The Senate confirmed Bolden to head the National Aeronautics and Space Administration without objection. Bolden, who has flown in space four times and was an assistant deputy administrator at one point, will be the agency's first black administrator.
Former NASA associate administrator Lori Garver was also confirmed as the agency's No. 2.
The confirmation allows Bolden to be sworn in by July 20, 1969, 40 years after the Apollo 11 moon landing.
Bolden told senators last week that if the U.S. chooses to lead in technology, it must commit to, among other measures, inspiring the rising generation of children to contribute in the fields of science and engineering as well as enhancing NASA's ability and expertise in understanding Earth's environment.
"Either we can invest in building upon our hard earned world technological leadership or we can abandon this commitment, ceding it to others who are working vigilantly to push the frontiers of space," he said during a confirmation hearing on July 8.
Sen. Bill Nelson, D-Fla., another ex-astronaut, said Bolden will "bring back the magic from a time when we rode rockets to the moon."

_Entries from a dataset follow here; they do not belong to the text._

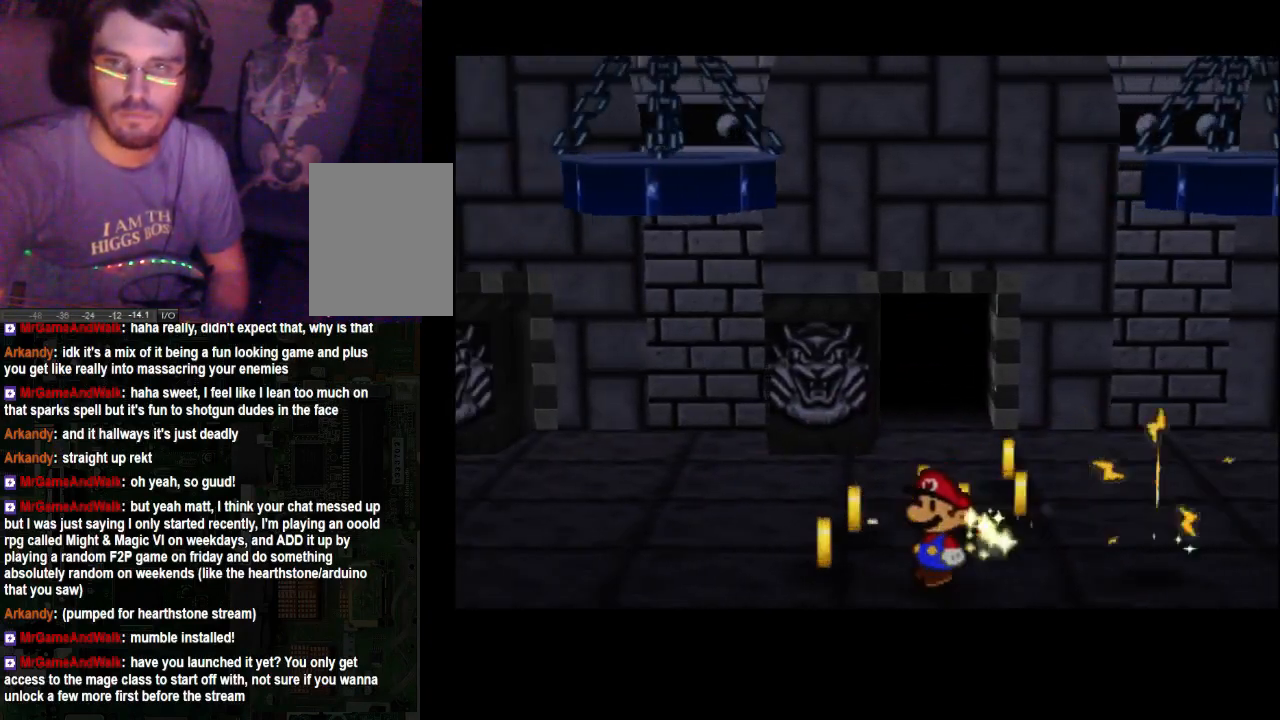
{"buttons": [], "left_stick": "up-right", "right_stick": "center", "events": [[200, "left_stick", "up-left"], [467, "left_stick", "up-right"]]}
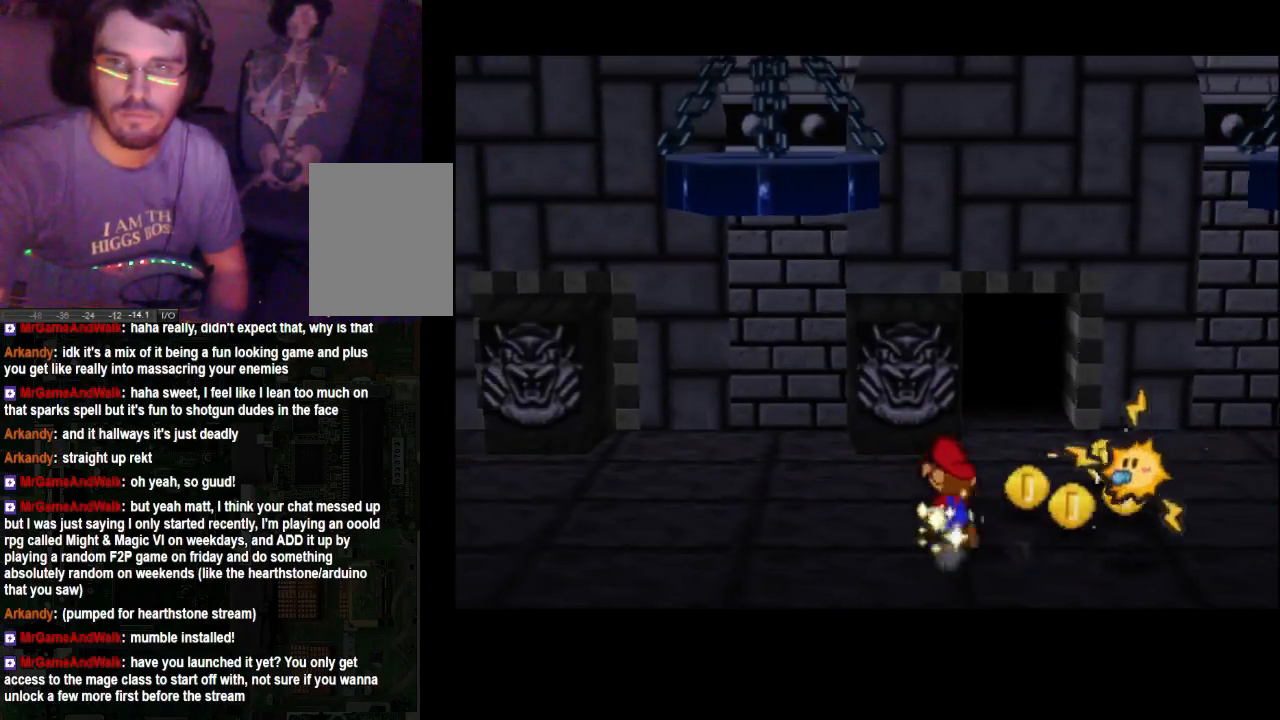
{"buttons": [], "left_stick": "up", "right_stick": "center", "events": [[467, "left_stick", "up"]]}
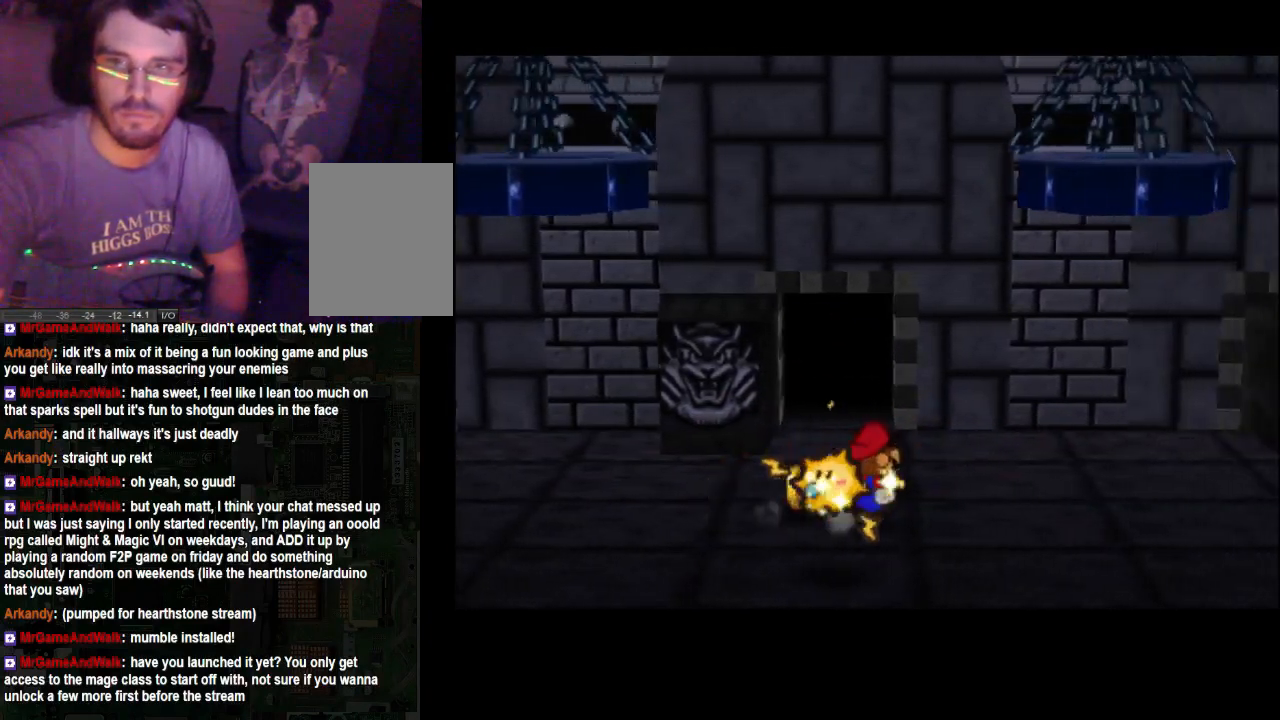
{"buttons": [], "left_stick": "left", "right_stick": "center", "events": [[400, "left_stick", "left"]]}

Bolden would inherit a NASA that doesn't look much like the still-somewhat-fresh-from-the-moon agency he joined as an astronaut in 1980. NASA now "is faced with a lot of uncertainty," former Johnson Space Center Director George Abbey has said.
President George W. Bush set in motion a plan to retire the space shuttle fleet at the end of next year and return astronauts to the moon and then head out to Mars in a series of rockets and capsules that borrows heavily from the 1960s Apollo program. The shuttle's replacement won't be ready until at least 2015, so for five years the only way Americans will be able to get in space is by hitching a ride on a Russian space capsule. And some of NASA's biggest science programs are over budget.
Bolden, a native of Columbia, S.C., will be only the second astronaut to run NASA in its 50-year history. Vice Adm. Richard Truly was the first.
In 2002, Bush unsuccessfully tried to appoint Bolden as the space agency's deputy administrator. The Pentagon said it needed to keep Bolden, who was a Marine major general at the time and a pilot who flew more than 100 sorties in Vietnam.
Bolden was the pilot of the shuttle flight that launched the Hubble Space Telescope into Earth orbit in 1990.